Left-handedness seems to be no big deal. Many of us are left-handed and those of us who aren’t don’t tend to give left-handedness much thought. Yet throughout history left-handers have been associated with clumsiness, untrustworthiness and insincerity. The Latin word for left, sinister, is redolent of all kinds of ominous connotations. Rik Smits uncovers why history has been so unkind to our left-handed forebears. Through an array of historical anecdotes, strange superstitions and old wives’ tales, Smits explains why left-handedness continues to be associated with maladies of all kinds, including mental retardation, alcoholism, asthma, hay fever, diabetes, insomnia, suicidal urges, criminality and shorter lifespans.
But apart from folklore and myth, the notions of left and right have a real and deep influence on the way we experience the world. These influences show up everywhere, from engineering and architecture to music, painting, photography, film and comics. This book shows how, contrary to what many might think, left-handers can write just as well as the rest of us, and explores how and why we came to prefer one hand over the other and how left- and right-handedness are represented in the brain. The greatest puzzle is why in every country one in ten people favours the left hand. It is a mystery as yet largely unsolved, whose solution may very well lie in the secrets of twinning.
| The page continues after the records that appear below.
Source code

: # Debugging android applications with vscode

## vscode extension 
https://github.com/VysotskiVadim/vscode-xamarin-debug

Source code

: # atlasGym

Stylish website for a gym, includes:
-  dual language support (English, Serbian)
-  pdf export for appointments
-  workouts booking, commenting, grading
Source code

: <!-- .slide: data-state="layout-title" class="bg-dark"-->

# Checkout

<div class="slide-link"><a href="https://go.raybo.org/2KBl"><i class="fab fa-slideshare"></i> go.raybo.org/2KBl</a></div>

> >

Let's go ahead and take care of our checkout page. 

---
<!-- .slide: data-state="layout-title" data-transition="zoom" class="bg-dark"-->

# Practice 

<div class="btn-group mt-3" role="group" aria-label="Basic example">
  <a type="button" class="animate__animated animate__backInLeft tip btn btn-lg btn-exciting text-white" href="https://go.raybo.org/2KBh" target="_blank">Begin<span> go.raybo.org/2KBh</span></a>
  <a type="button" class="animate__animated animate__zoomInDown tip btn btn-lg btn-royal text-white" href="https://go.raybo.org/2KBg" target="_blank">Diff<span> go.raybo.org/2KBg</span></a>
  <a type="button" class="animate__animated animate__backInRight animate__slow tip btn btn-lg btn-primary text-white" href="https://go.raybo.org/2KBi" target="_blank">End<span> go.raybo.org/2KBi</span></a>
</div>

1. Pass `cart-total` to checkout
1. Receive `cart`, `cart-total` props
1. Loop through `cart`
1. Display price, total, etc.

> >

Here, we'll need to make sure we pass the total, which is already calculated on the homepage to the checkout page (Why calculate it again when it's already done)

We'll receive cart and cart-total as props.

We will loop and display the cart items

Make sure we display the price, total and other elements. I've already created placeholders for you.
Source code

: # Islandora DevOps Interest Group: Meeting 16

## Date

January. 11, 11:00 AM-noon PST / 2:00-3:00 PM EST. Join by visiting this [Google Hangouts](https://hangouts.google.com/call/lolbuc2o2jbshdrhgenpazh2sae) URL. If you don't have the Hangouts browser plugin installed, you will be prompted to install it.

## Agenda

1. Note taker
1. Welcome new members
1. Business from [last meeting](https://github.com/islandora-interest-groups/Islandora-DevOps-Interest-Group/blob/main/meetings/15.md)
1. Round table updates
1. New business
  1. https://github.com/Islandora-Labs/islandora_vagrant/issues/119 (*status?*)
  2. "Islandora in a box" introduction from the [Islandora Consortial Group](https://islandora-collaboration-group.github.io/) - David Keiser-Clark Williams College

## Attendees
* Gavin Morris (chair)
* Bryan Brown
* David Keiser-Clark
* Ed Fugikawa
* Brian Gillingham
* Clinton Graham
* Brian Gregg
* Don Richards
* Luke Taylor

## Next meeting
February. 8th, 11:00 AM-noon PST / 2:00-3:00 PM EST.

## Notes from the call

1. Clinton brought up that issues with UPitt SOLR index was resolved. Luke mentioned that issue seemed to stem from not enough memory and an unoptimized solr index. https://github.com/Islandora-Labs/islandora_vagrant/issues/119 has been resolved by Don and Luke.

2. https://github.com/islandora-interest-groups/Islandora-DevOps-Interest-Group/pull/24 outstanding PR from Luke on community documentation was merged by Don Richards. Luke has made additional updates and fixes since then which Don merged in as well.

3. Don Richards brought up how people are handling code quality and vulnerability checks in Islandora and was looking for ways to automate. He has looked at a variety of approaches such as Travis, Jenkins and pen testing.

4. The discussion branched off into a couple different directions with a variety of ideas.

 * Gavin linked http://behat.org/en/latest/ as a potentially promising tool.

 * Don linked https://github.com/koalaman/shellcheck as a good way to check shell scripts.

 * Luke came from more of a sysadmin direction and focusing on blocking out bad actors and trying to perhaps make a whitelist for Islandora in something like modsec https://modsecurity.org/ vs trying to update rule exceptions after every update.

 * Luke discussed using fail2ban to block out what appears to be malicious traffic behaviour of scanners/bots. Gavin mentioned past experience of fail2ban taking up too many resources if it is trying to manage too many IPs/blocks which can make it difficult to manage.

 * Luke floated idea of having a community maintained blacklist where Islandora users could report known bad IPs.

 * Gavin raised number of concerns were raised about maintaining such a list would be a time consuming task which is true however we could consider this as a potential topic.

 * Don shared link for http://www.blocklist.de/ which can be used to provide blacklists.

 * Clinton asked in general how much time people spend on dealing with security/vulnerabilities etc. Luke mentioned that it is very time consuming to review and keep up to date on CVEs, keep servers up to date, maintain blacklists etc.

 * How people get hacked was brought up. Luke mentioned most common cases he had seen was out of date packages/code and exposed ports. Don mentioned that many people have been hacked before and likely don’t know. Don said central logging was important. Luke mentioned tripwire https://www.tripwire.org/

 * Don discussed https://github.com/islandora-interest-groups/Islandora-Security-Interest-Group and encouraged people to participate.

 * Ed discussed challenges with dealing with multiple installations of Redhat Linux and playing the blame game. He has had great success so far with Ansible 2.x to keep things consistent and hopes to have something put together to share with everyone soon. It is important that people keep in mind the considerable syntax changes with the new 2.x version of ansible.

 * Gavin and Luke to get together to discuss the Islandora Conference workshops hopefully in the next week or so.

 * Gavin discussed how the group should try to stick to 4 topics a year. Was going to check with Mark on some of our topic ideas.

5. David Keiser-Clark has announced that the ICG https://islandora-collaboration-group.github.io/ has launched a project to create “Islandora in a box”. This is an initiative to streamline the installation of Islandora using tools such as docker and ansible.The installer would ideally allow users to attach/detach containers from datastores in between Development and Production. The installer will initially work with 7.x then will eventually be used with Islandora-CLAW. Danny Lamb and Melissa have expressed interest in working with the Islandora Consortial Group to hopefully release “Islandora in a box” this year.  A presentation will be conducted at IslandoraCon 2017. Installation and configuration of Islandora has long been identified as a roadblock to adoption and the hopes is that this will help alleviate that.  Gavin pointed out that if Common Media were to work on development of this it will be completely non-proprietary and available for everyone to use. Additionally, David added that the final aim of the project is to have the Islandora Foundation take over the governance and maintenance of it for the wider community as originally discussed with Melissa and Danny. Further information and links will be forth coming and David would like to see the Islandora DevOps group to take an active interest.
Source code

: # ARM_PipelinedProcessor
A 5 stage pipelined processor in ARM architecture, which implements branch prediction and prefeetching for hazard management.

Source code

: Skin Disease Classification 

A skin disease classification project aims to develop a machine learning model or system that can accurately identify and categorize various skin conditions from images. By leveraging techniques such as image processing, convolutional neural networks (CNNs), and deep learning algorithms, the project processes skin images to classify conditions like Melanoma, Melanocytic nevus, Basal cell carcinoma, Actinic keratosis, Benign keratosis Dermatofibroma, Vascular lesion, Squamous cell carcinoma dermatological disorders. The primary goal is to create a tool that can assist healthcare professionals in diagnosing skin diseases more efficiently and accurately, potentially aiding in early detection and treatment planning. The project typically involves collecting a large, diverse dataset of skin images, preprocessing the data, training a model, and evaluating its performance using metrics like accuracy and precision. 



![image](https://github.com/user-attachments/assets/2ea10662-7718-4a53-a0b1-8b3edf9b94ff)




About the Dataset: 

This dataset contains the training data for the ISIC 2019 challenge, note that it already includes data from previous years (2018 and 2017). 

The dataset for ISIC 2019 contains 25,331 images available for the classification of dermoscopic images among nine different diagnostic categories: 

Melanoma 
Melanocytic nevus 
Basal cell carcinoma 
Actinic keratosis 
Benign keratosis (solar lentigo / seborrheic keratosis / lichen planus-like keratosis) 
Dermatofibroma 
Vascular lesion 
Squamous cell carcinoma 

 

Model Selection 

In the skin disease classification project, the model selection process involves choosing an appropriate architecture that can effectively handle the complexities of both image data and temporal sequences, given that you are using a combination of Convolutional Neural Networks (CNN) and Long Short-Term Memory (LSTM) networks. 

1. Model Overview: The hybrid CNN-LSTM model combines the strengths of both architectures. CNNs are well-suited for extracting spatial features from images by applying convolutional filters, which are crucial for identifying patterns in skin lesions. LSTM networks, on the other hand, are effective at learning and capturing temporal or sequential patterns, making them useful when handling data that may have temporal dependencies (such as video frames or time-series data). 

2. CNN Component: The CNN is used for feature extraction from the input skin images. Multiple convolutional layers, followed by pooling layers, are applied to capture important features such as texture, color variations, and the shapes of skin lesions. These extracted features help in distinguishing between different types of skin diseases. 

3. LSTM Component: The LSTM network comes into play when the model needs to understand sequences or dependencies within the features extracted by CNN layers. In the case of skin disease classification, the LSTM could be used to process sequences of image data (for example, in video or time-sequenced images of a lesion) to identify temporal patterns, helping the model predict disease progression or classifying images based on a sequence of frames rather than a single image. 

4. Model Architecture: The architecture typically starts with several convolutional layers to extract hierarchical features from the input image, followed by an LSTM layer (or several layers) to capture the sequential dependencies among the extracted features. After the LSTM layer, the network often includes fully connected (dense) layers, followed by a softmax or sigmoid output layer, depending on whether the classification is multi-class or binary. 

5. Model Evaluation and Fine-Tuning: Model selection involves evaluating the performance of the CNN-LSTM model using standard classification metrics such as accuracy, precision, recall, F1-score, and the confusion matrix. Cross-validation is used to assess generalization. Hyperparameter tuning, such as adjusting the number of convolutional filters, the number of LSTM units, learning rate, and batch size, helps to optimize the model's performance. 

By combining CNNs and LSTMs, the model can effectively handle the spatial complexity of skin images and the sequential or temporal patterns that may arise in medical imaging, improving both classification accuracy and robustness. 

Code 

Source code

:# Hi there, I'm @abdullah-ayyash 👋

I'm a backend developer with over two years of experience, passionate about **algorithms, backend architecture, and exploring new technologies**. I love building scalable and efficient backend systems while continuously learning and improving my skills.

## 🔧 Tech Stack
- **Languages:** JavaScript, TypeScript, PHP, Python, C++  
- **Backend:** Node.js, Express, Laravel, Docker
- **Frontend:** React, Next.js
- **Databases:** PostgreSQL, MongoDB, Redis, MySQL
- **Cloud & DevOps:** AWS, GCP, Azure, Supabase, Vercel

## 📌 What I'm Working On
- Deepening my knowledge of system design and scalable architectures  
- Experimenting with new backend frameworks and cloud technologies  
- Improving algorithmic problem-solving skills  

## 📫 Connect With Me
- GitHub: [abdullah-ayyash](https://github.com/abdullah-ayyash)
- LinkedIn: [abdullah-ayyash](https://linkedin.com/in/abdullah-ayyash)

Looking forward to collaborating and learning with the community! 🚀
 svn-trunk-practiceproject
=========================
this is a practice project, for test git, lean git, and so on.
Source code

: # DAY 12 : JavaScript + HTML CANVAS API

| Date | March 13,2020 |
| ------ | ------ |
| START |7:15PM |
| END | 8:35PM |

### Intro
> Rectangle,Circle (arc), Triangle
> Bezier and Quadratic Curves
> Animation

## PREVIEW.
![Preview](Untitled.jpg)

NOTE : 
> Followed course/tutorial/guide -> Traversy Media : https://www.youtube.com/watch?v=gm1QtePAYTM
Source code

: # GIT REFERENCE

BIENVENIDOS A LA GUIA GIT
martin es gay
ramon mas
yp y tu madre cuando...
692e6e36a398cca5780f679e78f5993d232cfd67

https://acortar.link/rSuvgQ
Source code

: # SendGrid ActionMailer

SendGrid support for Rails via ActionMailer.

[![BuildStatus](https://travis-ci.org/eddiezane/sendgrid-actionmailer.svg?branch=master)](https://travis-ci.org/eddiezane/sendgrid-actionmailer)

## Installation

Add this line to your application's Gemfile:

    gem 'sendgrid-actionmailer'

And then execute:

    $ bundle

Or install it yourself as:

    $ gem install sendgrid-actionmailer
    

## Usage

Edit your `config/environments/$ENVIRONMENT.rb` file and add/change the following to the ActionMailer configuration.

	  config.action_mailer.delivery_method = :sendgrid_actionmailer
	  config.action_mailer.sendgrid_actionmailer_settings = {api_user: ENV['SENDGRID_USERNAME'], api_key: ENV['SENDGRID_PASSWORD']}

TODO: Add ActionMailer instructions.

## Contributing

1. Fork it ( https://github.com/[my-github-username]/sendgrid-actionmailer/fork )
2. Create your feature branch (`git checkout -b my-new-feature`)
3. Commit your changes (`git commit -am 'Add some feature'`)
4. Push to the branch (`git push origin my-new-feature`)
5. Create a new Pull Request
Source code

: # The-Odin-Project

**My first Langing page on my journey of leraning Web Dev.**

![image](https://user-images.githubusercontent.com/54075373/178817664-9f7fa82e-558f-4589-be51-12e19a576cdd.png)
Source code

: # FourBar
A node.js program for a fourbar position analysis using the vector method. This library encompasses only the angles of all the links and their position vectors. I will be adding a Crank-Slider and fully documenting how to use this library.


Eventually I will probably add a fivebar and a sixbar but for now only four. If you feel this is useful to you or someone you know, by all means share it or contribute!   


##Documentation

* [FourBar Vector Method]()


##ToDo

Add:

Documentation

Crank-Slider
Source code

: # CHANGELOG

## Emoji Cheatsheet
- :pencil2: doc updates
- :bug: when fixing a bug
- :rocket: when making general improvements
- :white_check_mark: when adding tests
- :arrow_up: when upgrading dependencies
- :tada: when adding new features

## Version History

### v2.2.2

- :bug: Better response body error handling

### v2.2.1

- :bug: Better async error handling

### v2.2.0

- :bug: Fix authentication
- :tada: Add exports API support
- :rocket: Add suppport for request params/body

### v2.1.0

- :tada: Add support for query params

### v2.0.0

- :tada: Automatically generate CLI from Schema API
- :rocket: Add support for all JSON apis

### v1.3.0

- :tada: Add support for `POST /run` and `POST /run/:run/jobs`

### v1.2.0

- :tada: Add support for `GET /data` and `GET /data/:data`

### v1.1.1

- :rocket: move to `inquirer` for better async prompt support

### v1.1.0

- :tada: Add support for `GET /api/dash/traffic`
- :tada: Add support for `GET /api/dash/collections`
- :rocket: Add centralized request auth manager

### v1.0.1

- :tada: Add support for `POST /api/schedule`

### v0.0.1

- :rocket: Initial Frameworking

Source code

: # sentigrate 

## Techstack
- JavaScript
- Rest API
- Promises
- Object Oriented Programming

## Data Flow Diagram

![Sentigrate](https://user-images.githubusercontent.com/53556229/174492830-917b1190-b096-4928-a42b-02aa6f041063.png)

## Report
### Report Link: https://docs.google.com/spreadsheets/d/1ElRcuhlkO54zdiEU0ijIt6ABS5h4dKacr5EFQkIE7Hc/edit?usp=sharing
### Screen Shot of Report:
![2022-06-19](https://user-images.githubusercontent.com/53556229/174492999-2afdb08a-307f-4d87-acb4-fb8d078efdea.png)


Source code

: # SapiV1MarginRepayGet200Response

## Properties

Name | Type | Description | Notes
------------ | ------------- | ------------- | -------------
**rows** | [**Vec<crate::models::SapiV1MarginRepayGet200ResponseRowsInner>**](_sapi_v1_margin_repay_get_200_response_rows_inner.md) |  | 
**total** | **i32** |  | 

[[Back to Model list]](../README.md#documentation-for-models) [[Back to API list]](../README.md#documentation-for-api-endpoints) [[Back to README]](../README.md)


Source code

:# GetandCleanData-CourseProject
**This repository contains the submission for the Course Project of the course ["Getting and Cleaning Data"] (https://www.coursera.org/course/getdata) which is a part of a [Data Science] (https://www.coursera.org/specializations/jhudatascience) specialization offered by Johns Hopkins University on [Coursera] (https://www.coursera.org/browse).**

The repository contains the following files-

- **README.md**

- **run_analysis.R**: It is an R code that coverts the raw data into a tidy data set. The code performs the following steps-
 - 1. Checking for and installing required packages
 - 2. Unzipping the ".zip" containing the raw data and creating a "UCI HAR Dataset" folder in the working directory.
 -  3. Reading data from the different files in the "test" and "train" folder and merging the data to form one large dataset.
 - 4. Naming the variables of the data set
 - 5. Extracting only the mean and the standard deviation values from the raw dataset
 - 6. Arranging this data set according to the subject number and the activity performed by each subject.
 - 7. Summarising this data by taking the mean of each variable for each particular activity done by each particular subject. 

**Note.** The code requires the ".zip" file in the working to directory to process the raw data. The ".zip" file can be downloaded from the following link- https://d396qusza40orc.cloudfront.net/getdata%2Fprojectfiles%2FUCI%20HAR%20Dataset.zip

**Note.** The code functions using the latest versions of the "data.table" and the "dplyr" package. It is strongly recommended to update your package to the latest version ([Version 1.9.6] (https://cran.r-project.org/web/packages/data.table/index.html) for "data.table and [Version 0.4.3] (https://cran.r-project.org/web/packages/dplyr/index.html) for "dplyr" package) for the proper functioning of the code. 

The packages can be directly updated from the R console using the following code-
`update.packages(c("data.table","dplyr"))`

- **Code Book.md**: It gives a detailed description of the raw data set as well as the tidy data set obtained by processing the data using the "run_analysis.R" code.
The Puzzle of Left-handedness is an enlightening and entertaining odyssey through the enigmas and paradoxes, theories and experiments surrounding the left-handed among us.
‘There is a “whiff of negativity” around left-handedness, admits the science journalist and lefthander Rik Smits in this fascinating study of the phenomenon . . . popular legends about left-handedness – and left v right in general – are scarcely less virulent, and Smits dispatches them entertainingly and ably . . . thoroughly enjoyable.’ – Sunday Times
‘[Smits’] history of handedness is a fascinating cornucopia of science and superstition . . . He neatly skewers many pseudo-scientific claims, including the myth of high mortality rates among left-handers.’ – The Guardian
‘In this scholarly and entertaining book, Rik Smits takes us on an impressive odyssey through the paradoxes and theories of left-handed lore.’ – Mail on Sunday
‘[a] fascinating study of left-handedness . . . Mistrust of the left hand, as Smits shows, is widespread, but he dispatches popular legends about left-handedness entertainingly and ably, in a trenchant defence of the misunderstood left-hander’ – The Culture, Sunday Times
‘It is a lively read, and Smits, a linguist and science writer, shows his wide range of knowledge throughout . . . The book is well arranged, with mainly short, crisp chapters. I thoroughly recommend it as a good overview of issues related to hand preference . . . Everyone will find something thought-provoking, witty or just interesting, regardless of personal hand preference.’ – Times Higher Education
‘[Smits] is a clever and thorough researcher . . . sprinkled with enough oddball characters and head-scratching factoids to keep you reading.’ – Washington Post
‘in his highly entertaining and erudite book, left-handed linguist and science journalist Rik Smits dispenses with the positive myths alongside the negative ones.’ – The Dubliner
‘Like language, and sexuality, left-handedness is a very human thing and this cabinet of curiosities goes into the cultural prejudices at length.’ – The Melbourne Age
‘The Puzzle of Left-handedness takes a sympathetic look at discrimination against this minority . . . This book does a first-rate job of deconstructing bogus theories linking left-handedness with everything from cancer to alcoholism.’ – Kansas City Star
Rik Smits is a linguist and science journalist and is the author of Dawn: How Language Made Man (2009). He is left-handed.